Babur Arslan'ın 1989 yılındaki bir Doğan’ı, doğura doğura bugün 100 Mercedes olmuş. Babur Arslan’ın şimdi “Travelium” adını taşıyan bir firması var. Araçların tamamı firmanın malı.
Şoförlerini en az İngilizce bilen, buna ek olarak daha fazla yabancı dil konuşabilen gençlerden seçiyor. Şoförler firmanın ücretli elemanları. Firma onları eğitiyor. Hepsine bir örnek siyah üniformalar giydiriyor.
Kurumsallaşma önemli
Babur Arslan diyor ki, “Eskiden bu tür hizmetlerde otellerle kurulan kişisel ilişkiler yeterliydi... Şimdi muhatabımız genel müdürler, insan kaynakları müdürleri ve misafir hizmetleri müdürleri. Çünkü her otelin bu tür hizmetler için belirlenmiş talimatnameleri var.

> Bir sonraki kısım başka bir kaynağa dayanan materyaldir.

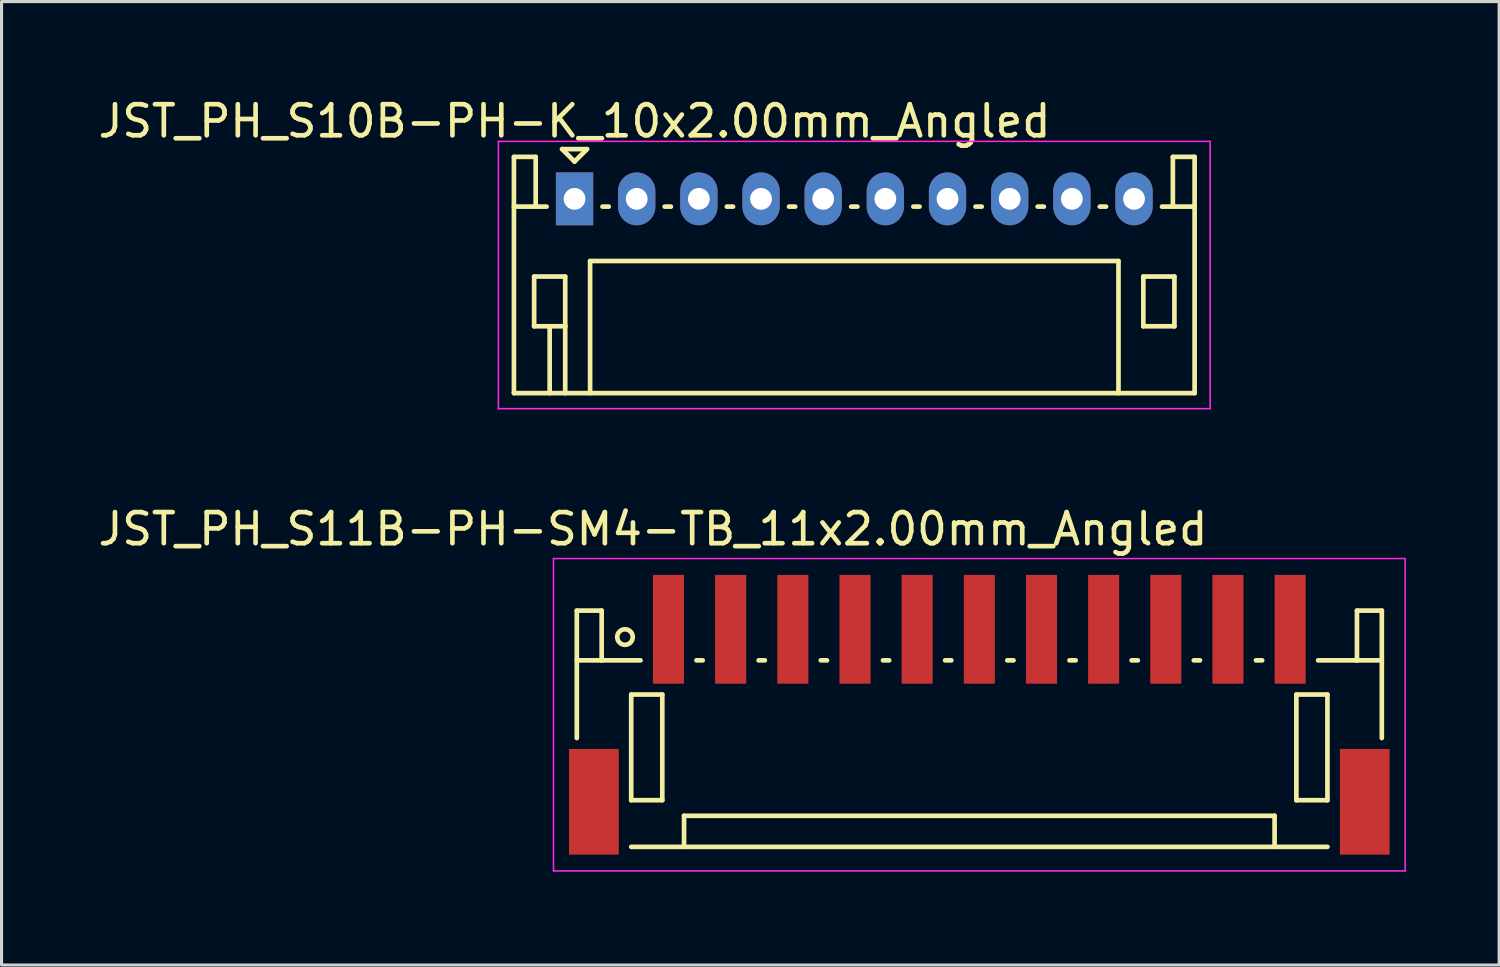
<source format=kicad_pcb>
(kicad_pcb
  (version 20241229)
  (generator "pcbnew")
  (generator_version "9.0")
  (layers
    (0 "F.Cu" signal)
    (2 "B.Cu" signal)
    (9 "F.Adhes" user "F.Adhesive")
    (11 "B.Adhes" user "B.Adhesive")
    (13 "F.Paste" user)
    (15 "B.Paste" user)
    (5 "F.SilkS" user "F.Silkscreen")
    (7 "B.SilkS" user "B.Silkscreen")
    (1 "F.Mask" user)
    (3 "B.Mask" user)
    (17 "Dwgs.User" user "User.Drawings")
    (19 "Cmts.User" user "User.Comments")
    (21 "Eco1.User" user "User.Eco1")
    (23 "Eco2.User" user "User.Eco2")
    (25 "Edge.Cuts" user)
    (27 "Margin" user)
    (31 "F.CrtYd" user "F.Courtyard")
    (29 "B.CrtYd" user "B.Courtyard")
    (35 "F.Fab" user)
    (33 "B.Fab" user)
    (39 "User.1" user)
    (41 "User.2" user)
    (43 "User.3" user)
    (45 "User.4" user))
  (footprint "JST_PH_S10B-PH-K_10x2.00mm_Angled"
    (layer "F.Cu")
    (at 15.435 3.348)
    (property "Reference" "JST_PH_S10B-PH-K_10x2.00mm_Angled" (at 0 -2.5 0) (layer "F.SilkS") (effects (font (size 1 1) (thickness 0.15))))
    (attr through_hole)
    (fp_line (start -1.95 -1.35) (end -1.95 6.25) (stroke (width 0.15) (type solid)) (layer "F.SilkS"))
    (fp_line (start -1.95 0.25) (end -1.25 0.25) (stroke (width 0.15) (type solid)) (layer "F.SilkS"))
    (fp_line (start -1.95 6.25) (end 19.95 6.25) (stroke (width 0.15) (type solid)) (layer "F.SilkS"))
    (fp_line (start -1.3 2.5) (end -1.3 4.1) (stroke (width 0.15) (type solid)) (layer "F.SilkS"))
    (fp_line (start -1.3 4.1) (end -0.3 4.1) (stroke (width 0.15) (type solid)) (layer "F.SilkS"))
    (fp_line (start -1.25 -1.35) (end -1.95 -1.35) (stroke (width 0.15) (type solid)) (layer "F.SilkS"))
    (fp_line (start -1.25 0.25) (end -1.25 -1.35) (stroke (width 0.15) (type solid)) (layer "F.SilkS"))
    (fp_line (start -0.9 0.25) (end -1.25 0.25) (stroke (width 0.15) (type solid)) (layer "F.SilkS"))
    (fp_line (start -0.8 4.1) (end -0.8 6.25) (stroke (width 0.15) (type solid)) (layer "F.SilkS"))
    (fp_line (start -0.4 -1.6) (end 0.4 -1.6) (stroke (width 0.15) (type solid)) (layer "F.SilkS"))
    (fp_line (start -0.3 2.5) (end -1.3 2.5) (stroke (width 0.15) (type solid)) (layer "F.SilkS"))
    (fp_line (start -0.3 4.1) (end -0.3 2.5) (stroke (width 0.15) (type solid)) (layer "F.SilkS"))
    (fp_line (start -0.3 4.1) (end -0.3 6.25) (stroke (width 0.15) (type solid)) (layer "F.SilkS"))
    (fp_line (start 0 -1.2) (end -0.4 -1.6) (stroke (width 0.15) (type solid)) (layer "F.SilkS"))
    (fp_line (start 0.4 -1.6) (end 0 -1.2) (stroke (width 0.15) (type solid)) (layer "F.SilkS"))
    (fp_line (start 0.5 2) (end 17.5 2) (stroke (width 0.15) (type solid)) (layer "F.SilkS"))
    (fp_line (start 0.5 6.25) (end 0.5 2) (stroke (width 0.15) (type solid)) (layer "F.SilkS"))
    (fp_line (start 0.9 0.25) (end 1.1 0.25) (stroke (width 0.15) (type solid)) (layer "F.SilkS"))
    (fp_line (start 2.9 0.25) (end 3.1 0.25) (stroke (width 0.15) (type solid)) (layer "F.SilkS"))
    (fp_line (start 4.9 0.25) (end 5.1 0.25) (stroke (width 0.15) (type solid)) (layer "F.SilkS"))
    (fp_line (start 6.9 0.25) (end 7.1 0.25) (stroke (width 0.15) (type solid)) (layer "F.SilkS"))
    (fp_line (start 8.9 0.25) (end 9.1 0.25) (stroke (width 0.15) (type solid)) (layer "F.SilkS"))
    (fp_line (start 10.9 0.25) (end 11.1 0.25) (stroke (width 0.15) (type solid)) (layer "F.SilkS"))
    (fp_line (start 12.9 0.25) (end 13.1 0.25) (stroke (width 0.15) (type solid)) (layer "F.SilkS"))
    (fp_line (start 14.9 0.25) (end 15.1 0.25) (stroke (width 0.15) (type solid)) (layer "F.SilkS"))
    (fp_line (start 16.9 0.25) (end 17.1 0.25) (stroke (width 0.15) (type solid)) (layer "F.SilkS"))
    (fp_line (start 17.5 2) (end 17.5 6.25) (stroke (width 0.15) (type solid)) (layer "F.SilkS"))
    (fp_line (start 18.3 2.5) (end 19.3 2.5) (stroke (width 0.15) (type solid)) (layer "F.SilkS"))
    (fp_line (start 18.3 4.1) (end 18.3 2.5) (stroke (width 0.15) (type solid)) (layer "F.SilkS"))
    (fp_line (start 19.25 -1.35) (end 19.25 0.25) (stroke (width 0.15) (type solid)) (layer "F.SilkS"))
    (fp_line (start 19.25 0.25) (end 18.9 0.25) (stroke (width 0.15) (type solid)) (layer "F.SilkS"))
    (fp_line (start 19.3 2.5) (end 19.3 4.1) (stroke (width 0.15) (type solid)) (layer "F.SilkS"))
    (fp_line (start 19.3 4.1) (end 18.3 4.1) (stroke (width 0.15) (type solid)) (layer "F.SilkS"))
    (fp_line (start 19.95 -1.35) (end 19.25 -1.35) (stroke (width 0.15) (type solid)) (layer "F.SilkS"))
    (fp_line (start 19.95 0.25) (end 19.25 0.25) (stroke (width 0.15) (type solid)) (layer "F.SilkS"))
    (fp_line (start 19.95 6.25) (end 19.95 -1.35) (stroke (width 0.15) (type solid)) (layer "F.SilkS"))
    (fp_line (start -2.45 -1.85) (end 20.45 -1.85) (stroke (width 0.05) (type solid)) (layer "F.CrtYd"))
    (fp_line (start -2.45 6.75) (end -2.45 -1.85) (stroke (width 0.05) (type solid)) (layer "F.CrtYd"))
    (fp_line (start 20.45 -1.85) (end 20.45 6.75) (stroke (width 0.05) (type solid)) (layer "F.CrtYd"))
    (fp_line (start 20.45 6.75) (end -2.45 6.75) (stroke (width 0.05) (type solid)) (layer "F.CrtYd"))
    (pad "1" thru_hole rect (at 0 0) (size 1.2 1.7) (drill 0.7) (layers "*.Cu" "*.Mask"))
    (pad "2" thru_hole oval (at 2 0) (size 1.2 1.7) (drill 0.7) (layers "*.Cu" "*.Mask"))
    (pad "3" thru_hole oval (at 4 0) (size 1.2 1.7) (drill 0.7) (layers "*.Cu" "*.Mask"))
    (pad "4" thru_hole oval (at 6 0) (size 1.2 1.7) (drill 0.7) (layers "*.Cu" "*.Mask"))
    (pad "5" thru_hole oval (at 8 0) (size 1.2 1.7) (drill 0.7) (layers "*.Cu" "*.Mask"))
    (pad "6" thru_hole oval (at 10 0) (size 1.2 1.7) (drill 0.7) (layers "*.Cu" "*.Mask"))
    (pad "7" thru_hole oval (at 12 0) (size 1.2 1.7) (drill 0.7) (layers "*.Cu" "*.Mask"))
    (pad "8" thru_hole oval (at 14 0) (size 1.2 1.7) (drill 0.7) (layers "*.Cu" "*.Mask"))
    (pad "9" thru_hole oval (at 16 0) (size 1.2 1.7) (drill 0.7) (layers "*.Cu" "*.Mask"))
    (pad "10" thru_hole oval (at 18 0) (size 1.2 1.7) (drill 0.7) (layers "*.Cu" "*.Mask")))
  (footprint "JST_PH_S11B-PH-SM4-TB_11x2.00mm_Angled"
    (layer "F.Cu")
    (at 28.458 19.971)
    (property "Reference" "JST_PH_S11B-PH-SM4-TB_11x2.00mm_Angled" (at -10.5 -6 0) (layer "F.SilkS") (effects (font (size 1 1) (thickness 0.15))))
    (attr smd)
    (fp_line (start -12.95 -3.375) (end -12.95 0.725) (stroke (width 0.15) (type solid)) (layer "F.SilkS"))
    (fp_line (start -12.15 -3.375) (end -12.95 -3.375) (stroke (width 0.15) (type solid)) (layer "F.SilkS"))
    (fp_line (start -12.15 -1.775) (end -12.95 -1.775) (stroke (width 0.15) (type solid)) (layer "F.SilkS"))
    (fp_line (start -12.15 -1.775) (end -12.15 -3.375) (stroke (width 0.15) (type solid)) (layer "F.SilkS"))
    (fp_line (start -11.2 -0.675) (end -11.2 2.725) (stroke (width 0.15) (type solid)) (layer "F.SilkS"))
    (fp_line (start -11.2 2.725) (end -10.2 2.725) (stroke (width 0.15) (type solid)) (layer "F.SilkS"))
    (fp_line (start -11.2 4.225) (end 11.2 4.225) (stroke (width 0.15) (type solid)) (layer "F.SilkS"))
    (fp_line (start -10.9 -1.775) (end -12.15 -1.775) (stroke (width 0.15) (type solid)) (layer "F.SilkS"))
    (fp_line (start -10.2 -0.675) (end -11.2 -0.675) (stroke (width 0.15) (type solid)) (layer "F.SilkS"))
    (fp_line (start -10.2 2.725) (end -10.2 -0.675) (stroke (width 0.15) (type solid)) (layer "F.SilkS"))
    (fp_line (start -9.5 3.225) (end 9.5 3.225) (stroke (width 0.15) (type solid)) (layer "F.SilkS"))
    (fp_line (start -9.5 4.225) (end -9.5 3.225) (stroke (width 0.15) (type solid)) (layer "F.SilkS"))
    (fp_line (start -9.1 -1.775) (end -8.9 -1.775) (stroke (width 0.15) (type solid)) (layer "F.SilkS"))
    (fp_line (start -7.1 -1.775) (end -6.9 -1.775) (stroke (width 0.15) (type solid)) (layer "F.SilkS"))
    (fp_line (start -5.1 -1.775) (end -4.9 -1.775) (stroke (width 0.15) (type solid)) (layer "F.SilkS"))
    (fp_line (start -3.1 -1.775) (end -2.9 -1.775) (stroke (width 0.15) (type solid)) (layer "F.SilkS"))
    (fp_line (start -1.1 -1.775) (end -0.9 -1.775) (stroke (width 0.15) (type solid)) (layer "F.SilkS"))
    (fp_line (start 0.9 -1.775) (end 1.1 -1.775) (stroke (width 0.15) (type solid)) (layer "F.SilkS"))
    (fp_line (start 2.9 -1.775) (end 3.1 -1.775) (stroke (width 0.15) (type solid)) (layer "F.SilkS"))
    (fp_line (start 4.9 -1.775) (end 5.1 -1.775) (stroke (width 0.15) (type solid)) (layer "F.SilkS"))
    (fp_line (start 6.9 -1.775) (end 7.1 -1.775) (stroke (width 0.15) (type solid)) (layer "F.SilkS"))
    (fp_line (start 8.9 -1.775) (end 9.1 -1.775) (stroke (width 0.15) (type solid)) (layer "F.SilkS"))
    (fp_line (start 9.5 3.225) (end 9.5 4.225) (stroke (width 0.15) (type solid)) (layer "F.SilkS"))
    (fp_line (start 10.2 -0.675) (end 11.2 -0.675) (stroke (width 0.15) (type solid)) (layer "F.SilkS"))
    (fp_line (start 10.2 2.725) (end 10.2 -0.675) (stroke (width 0.15) (type solid)) (layer "F.SilkS"))
    (fp_line (start 10.9 -1.775) (end 12.15 -1.775) (stroke (width 0.15) (type solid)) (layer "F.SilkS"))
    (fp_line (start 11.2 -0.675) (end 11.2 2.725) (stroke (width 0.15) (type solid)) (layer "F.SilkS"))
    (fp_line (start 11.2 2.725) (end 10.2 2.725) (stroke (width 0.15) (type solid)) (layer "F.SilkS"))
    (fp_line (start 12.15 -3.375) (end 12.95 -3.375) (stroke (width 0.15) (type solid)) (layer "F.SilkS"))
    (fp_line (start 12.15 -1.775) (end 12.15 -3.375) (stroke (width 0.15) (type solid)) (layer "F.SilkS"))
    (fp_line (start 12.15 -1.775) (end 12.95 -1.775) (stroke (width 0.15) (type solid)) (layer "F.SilkS"))
    (fp_line (start 12.95 -3.375) (end 12.95 0.725) (stroke (width 0.15) (type solid)) (layer "F.SilkS"))
    (fp_circle (center -11.4 -2.525) (end -11.15 -2.525) (stroke (width 0.15) (type solid)) (fill no) (layer "F.SilkS"))
    (fp_line (start -13.7 -5.05) (end 13.7 -5.05) (stroke (width 0.05) (type solid)) (layer "F.CrtYd"))
    (fp_line (start -13.7 5) (end -13.7 -5.05) (stroke (width 0.05) (type solid)) (layer "F.CrtYd"))
    (fp_line (start 13.7 -5.05) (end 13.7 5) (stroke (width 0.05) (type solid)) (layer "F.CrtYd"))
    (fp_line (start 13.7 5) (end -13.7 5) (stroke (width 0.05) (type solid)) (layer "F.CrtYd"))
    (pad "" smd rect (at -12.4 2.775) (size 1.6 3.4) (layers "F.Cu" "F.Mask" "F.Paste"))
    (pad "" smd rect (at 12.4 2.775) (size 1.6 3.4) (layers "F.Cu" "F.Mask" "F.Paste"))
    (pad "1" smd rect (at -10 -2.775) (size 1 3.5) (layers "F.Cu" "F.Mask" "F.Paste"))
    (pad "2" smd rect (at -8 -2.775) (size 1 3.5) (layers "F.Cu" "F.Mask" "F.Paste"))
    (pad "3" smd rect (at -6 -2.775) (size 1 3.5) (layers "F.Cu" "F.Mask" "F.Paste"))
    (pad "4" smd rect (at -4 -2.775) (size 1 3.5) (layers "F.Cu" "F.Mask" "F.Paste"))
    (pad "5" smd rect (at -2 -2.775) (size 1 3.5) (layers "F.Cu" "F.Mask" "F.Paste"))
    (pad "6" smd rect (at 0 -2.775) (size 1 3.5) (layers "F.Cu" "F.Mask" "F.Paste"))
    (pad "7" smd rect (at 2 -2.775) (size 1 3.5) (layers "F.Cu" "F.Mask" "F.Paste"))
    (pad "8" smd rect (at 4 -2.775) (size 1 3.5) (layers "F.Cu" "F.Mask" "F.Paste"))
    (pad "9" smd rect (at 6 -2.775) (size 1 3.5) (layers "F.Cu" "F.Mask" "F.Paste"))
    (pad "10" smd rect (at 8 -2.775) (size 1 3.5) (layers "F.Cu" "F.Mask" "F.Paste"))
    (pad "11" smd rect (at 10 -2.775) (size 1 3.5) (layers "F.Cu" "F.Mask" "F.Paste")))
  (gr_rect
    (start -3 -3)
    (end 45.183 27.997)
    (stroke (width 0.1) (type default))
    (fill no)
    (layer "Edge.Cuts")))
</source>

Örneğin bir otel misafirinin Atatürk Havalimanı'ndan karşılanarak otele getirilmesi sırasında uygulanması gereken kuralların toplamı 47 sayfa tutuyor. O otele hizmet verecek şoförü önce otellerin sorumlu müdürleri mülakata tabi tutarak beğeniyor, seçiyor. Daha sonra seçilen şoförler söz konusu talimatları okuyor, ezberliyor ve uyguluyor.
Travelium filosu bireysel hizmet vermezmiş, kurumsal hizmet verirmiş. Açık anlatımıyla, “Bu akşam gel beni gezdir” diyene cevap vermiyorlarmış.
Beş yıldızlı otellerin, yabancı sermayeli firmaların, kongre ve toplantı düzenleyenlerin müşterilerine, bu kurumlardan gelecek çağrı üzerine hizmet verilirmiş.
Fatura kişiye değil, kuruma kesilirmiş. Mercedes otomobilin tipine göre günlük şoförlü kira 200-400 euro, havalimanına gidiş veya gelişler 70-120 euro arasındaymış.